When it comes to brushing your teeth, we all know that we should do so at least twice a day. But when exactly are the best times to brush your teeth? Right when you wake up? After breakfast? Right before bed?
A lot of this depends on what you eat, so we’ll go over when you should brush your teeth below.
Brushing After Breakfast?
Naturally, many people think that it’s a good idea to brush your teeth after breakfast, and it is, for the most part. Cleaning your teeth after a meal means that you clean off all the food particles and bacteria from your teeth. So what can go wrong? Well, that all depends on what you had for breakfast.
Are you partial to a bit of orange juice in the morning? Maybe half a grapefruit with a bit of sugar on top? Do you enjoy sugary breakfast cereals? These high acidic and sugar foods and drinks cause tooth enamel to weaken, so if you brush too soon after eating, you can cause some real damage to tooth enamel. This is because the bacterial acids in your mouth, fed on sugars, can cause the overall pH levels in your mouth to drop below normal, making your tooth enamel “softer” and more vulnerable to abrasion, even from your soft-bristled toothbrush. If you are aware of your desire for something acidic or sugary in the morning, the best thing to do would be to brush before you eat breakfast, or wait at least 30 minutes after your meal to brush.
Brush Before Breakfast
You might actually be better at preventing cavities if you brush before you have breakfast because then you’ll be removing as much bacteria as possible instead of “feeding” them. If you reduce the total number of bacteria in your mouth that can produce acid before you break your nightly fast, then you’ll limit how acidic your oral pH becomes. You’ll be introducing fluoride into the dental plaque fluid to reduce the damage bacteria can do to your teeth.
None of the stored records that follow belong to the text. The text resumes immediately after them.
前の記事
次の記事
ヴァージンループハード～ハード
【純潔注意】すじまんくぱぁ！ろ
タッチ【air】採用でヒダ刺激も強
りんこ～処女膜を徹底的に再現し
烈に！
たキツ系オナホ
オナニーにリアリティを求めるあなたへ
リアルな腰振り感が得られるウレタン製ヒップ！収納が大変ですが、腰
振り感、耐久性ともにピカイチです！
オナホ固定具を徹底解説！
This doesn’t mean that you can’t clean your mouth after breakfast if you’ve brushed your teeth before. Simply use an alkaline rinse after breakfast or chew sugar-free gum to stimulate saliva production.
Brushing Before Bed
Sure, you can brush your teeth before dinner if you really want. But we do not advise going to bed without having brushed your teeth. Before bed is when you should floss, as well. Think of it as a way to really cleanse your teeth and gums of all the bad bacteria that has been accumulated throughout the day. More bacteria and plaque accumulates as you sleep, especially if you’re the type to sleep with your mouth open. This makes your mouth dry, which means that there is less saliva to wash the bacteria from your teeth.